Legal Recognition of Isolation as Abuse
Legal systems have been slower to address isolation and other non-physical abuse tactics than physical violence, but that’s changing. The legal framework increasingly recognizes “coercive control,” an umbrella term that includes isolation, monitoring, financial restriction, and other tactics used to dominate a partner.
England and Wales criminalized coercive control in 2015 under the Serious Crime Act, with penalties of up to five years in prison. Scotland followed in 2019 with its own Domestic Abuse Act, and 252 people were prosecuted under it in the first year alone.
In the United States, most states still have no specific statute addressing coercive control, but a growing number have begun incorporating it into their legal definitions.

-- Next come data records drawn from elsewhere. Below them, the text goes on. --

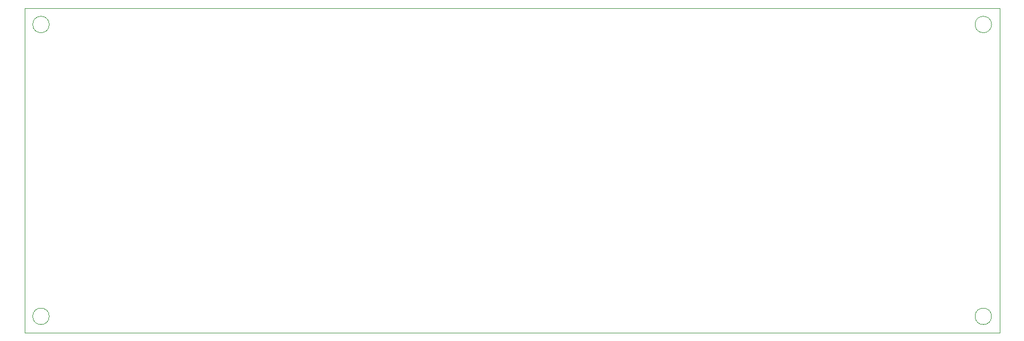
<source format=gm1>
%TF.GenerationSoftware,KiCad,Pcbnew,(6.0.6-0)*%
%TF.CreationDate,2022-08-20T19:49:01-04:00*%
%TF.ProjectId,SAO_Platform,53414f5f-506c-4617-9466-6f726d2e6b69,rev?*%
%TF.SameCoordinates,Original*%
%TF.FileFunction,Profile,NP*%
%FSLAX46Y46*%
G04 Gerber Fmt 4.6, Leading zero omitted, Abs format (unit mm)*
G04 Created by KiCad (PCBNEW (6.0.6-0)) date 2022-08-20 19:49:01*
%MOMM*%
%LPD*%
G01*
G04 APERTURE LIST*
%TA.AperFunction,Profile*%
%ADD10C,0.100000*%
%TD*%
G04 APERTURE END LIST*
D10*
X103770000Y-52500000D02*
G75*
G03*
X103770000Y-52500000I-1270000J0D01*
G01*
X248770000Y-97500000D02*
G75*
G03*
X248770000Y-97500000I-1270000J0D01*
G01*
X103770000Y-97500000D02*
G75*
G03*
X103770000Y-97500000I-1270000J0D01*
G01*
X100000000Y-50000000D02*
X250000000Y-50000000D01*
X250000000Y-50000000D02*
X250000000Y-100000000D01*
X250000000Y-100000000D02*
X100000000Y-100000000D01*
X248770000Y-52500000D02*
G75*
G03*
X248770000Y-52500000I-1270000J0D01*
G01*
X100000000Y-100000000D02*
X100000000Y-50000000D01*
M02*

</source>
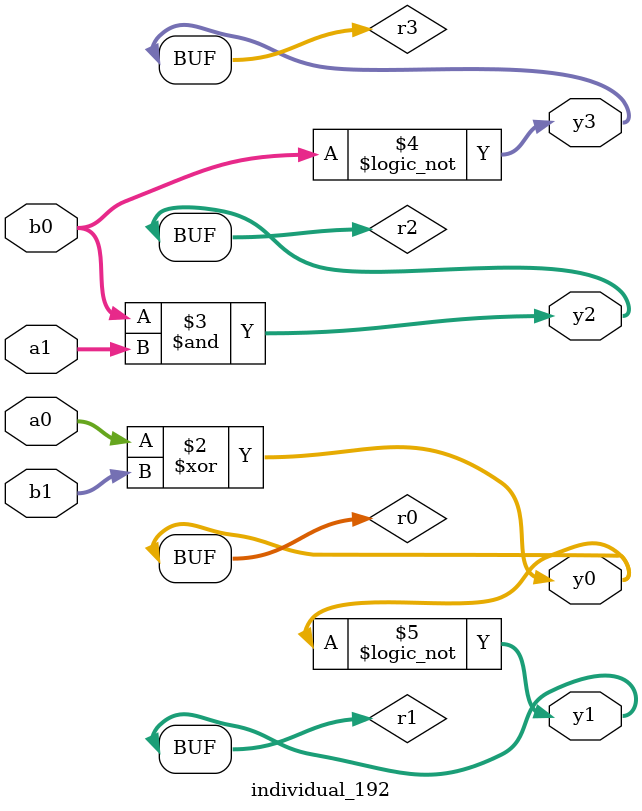
<source format=sv>
module individual_192(input logic [15:0] a1, input logic [15:0] a0, input logic [15:0] b1, input logic [15:0] b0, output logic [15:0] y3, output logic [15:0] y2, output logic [15:0] y1, output logic [15:0] y0);
logic [15:0] r0, r1, r2, r3; 
 always@(*) begin 
	 r0 = a0; r1 = a1; r2 = b0; r3 = b1; 
 	 r0  ^=  b1 ;
 	 r2  &=  a1 ;
 	 r3 = ! b0 ;
 	 r1 = ! r0 ;
 	 y3 = r3; y2 = r2; y1 = r1; y0 = r0; 
end
endmodule
</source>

Hawaii was the first state to explicitly include coercive control in its definition of domestic abuse for civil protective orders in 2020. California, Connecticut, and Massachusetts have since passed similar laws expanding protections to victims of coercive control. Connecticut’s law, known as “Jennifer’s Law,” was passed in 2021, and Massachusetts expanded its abuse prevention order protections in 2024.
Even in states without coercive control statutes, isolation tactics can sometimes be addressed through existing harassment, stalking, or domestic violence laws, particularly when combined with other abusive behaviors. The legal landscape is shifting, but many victims still find that the law doesn’t fully capture what they’ve experienced.
Recognizing It in Your Own Life
One of the most disorienting things about isolation as abuse is that it works precisely by distorting your perspective. When your social world has been narrowed, you lose the outside reference points that would help you see the situation clearly. You may have fewer people to talk to about what’s happening, and the abuser’s version of reality starts to feel like the only one.
Some questions worth considering: Has your circle of friends and family gotten noticeably smaller since this relationship began? Do you feel anxious about spending time with other people because of how your partner, caregiver, or family member will react? Do you find yourself asking permission for things that other adults do freely, like leaving the house or making a phone call? Has someone in your life told you they’re worried about how much access they have to you?
If your contact with the outside world is being controlled by another person, and if that control serves to keep you dependent on them, what you’re experiencing fits the definition of abuse used by the Department of Justice, domestic violence organizations, and an increasing number of legal systems worldwide.